Without a domain name (self-signed certificate for internal use):

# Generate a self-signed certificate
sudo openssl req -x509 -nodes -days 365 -newkey rsa:2048 \
  -keyout /etc/ssl/private/deidentify.key \
  -out /etc/ssl/certs/deidentify.crt \
  -subj "/CN=deidentify"

sudo tee /etc/nginx/sites-available/deidentify > /dev/null <<'EOF'
server {
    listen 443 ssl;

    ssl_certificate     /etc/ssl/certs/deidentify.crt;
    ssl_certificate_key /etc/ssl/private/deidentify.key;
    ssl_protocols       TLSv1.2 TLSv1.3;

    location / {
        proxy_pass         http://localhost:8888;
        proxy_set_header   Host $host;
        proxy_set_header   X-Real-IP $remote_addr;
        proxy_read_timeout 120s;
    }
}
EOF

sudo ln -s /etc/nginx/sites-available/deidentify /etc/nginx/sites-enabled/
sudo rm -f /etc/nginx/sites-enabled/default

Browsers will show a warning for self-signed certificates - accept it, or distribute the cert to your team's trust store.
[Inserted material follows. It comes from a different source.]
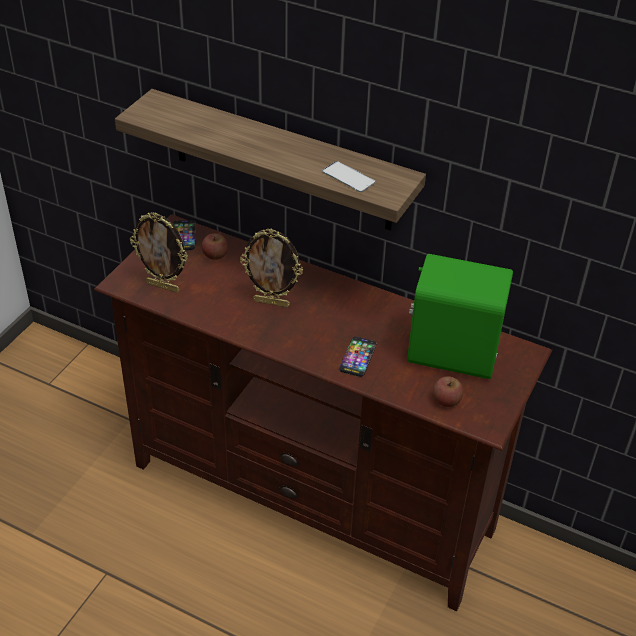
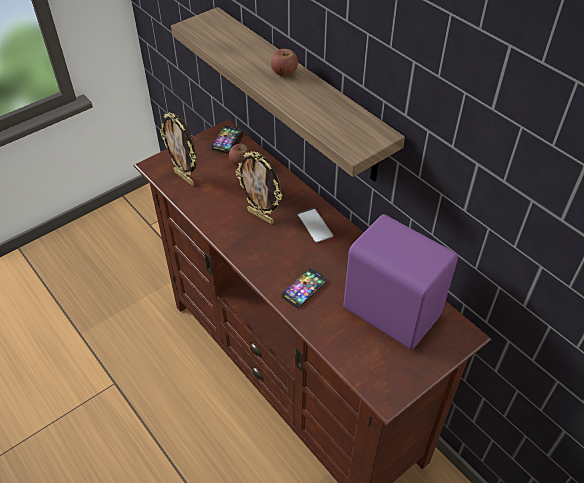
camera: 25 degrees right, 5 degrees up
(348, 177) = (329, 122): phone -> phone (315, 225)
(446, 400) = (360, 356): apple -> apple (284, 72)
(451, 351) = (392, 309): green speaker -> purple speaker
Obtain a Let's Encrypt certificate (domain only)

The instance must be publicly reachable on port 80 for this step:

sudo certbot --nginx -d api.yourdomain.com

Certbot automatically edits the Nginx config to point at the new certificate and sets up a renewal cron job.

Update the security group

Allow port 443 inbound:

AWS Console -> EC2 -> Security Groups -> Add inbound rule: - Type: HTTPS - Port: 443 - Source: your APIAccessCIDR

Start Nginx

sudo nginx -t                        # verify config
sudo systemctl reload nginx
sudo systemctl enable nginx

Test

# With a domain
curl https://api.yourdomain.com/health

# Self-signed (skip cert verification for testing only)
curl -k https://<instance-ip>/health

10. Managing API Keys

The master APIKey set during deployment authenticates all requests. You can also create named keys - useful for giving different integrations separate credentials that can be individually revoked.

Create a named key

curl -X POST http://<api-endpoint>:8888/admin/keys \
  -H "Content-Type: application/json" \
  -H "API-Key: YOUR_MASTER_KEY" \
  -d '{"label": "data-pipeline"}'

The raw key is returned once - save it immediately. Example response:

{
  "key_id": "f3a8...uuid",
  "label": "data-pipeline",
  "api_key": "dei_xxxxxxxxxxxxxxxxxxxxxxxxxxxxxxxxxx",
  "created_at": "2026-04-29T10:00:00",
  "expires_at": null,
  "warning": "This key will not be shown again. Store it now."
}

Add "expires_in_days": 365 to the request body for a key that auto-expires.

List keys

curl http://<api-endpoint>:8888/admin/keys \
  -H "API-Key: YOUR_MASTER_KEY"

Returns metadata only - the raw key is never stored or returned after creation.

Revoke a key

curl -X DELETE http://<api-endpoint>:8888/admin/keys/<key_id> \
  -H "API-Key: YOUR_MASTER_KEY"

View from the dashboard

Navigate to Admin -> API Keys in the web dashboard to see all keys and their status (active, revoked, expired).

For the full API reference, see API_README.md.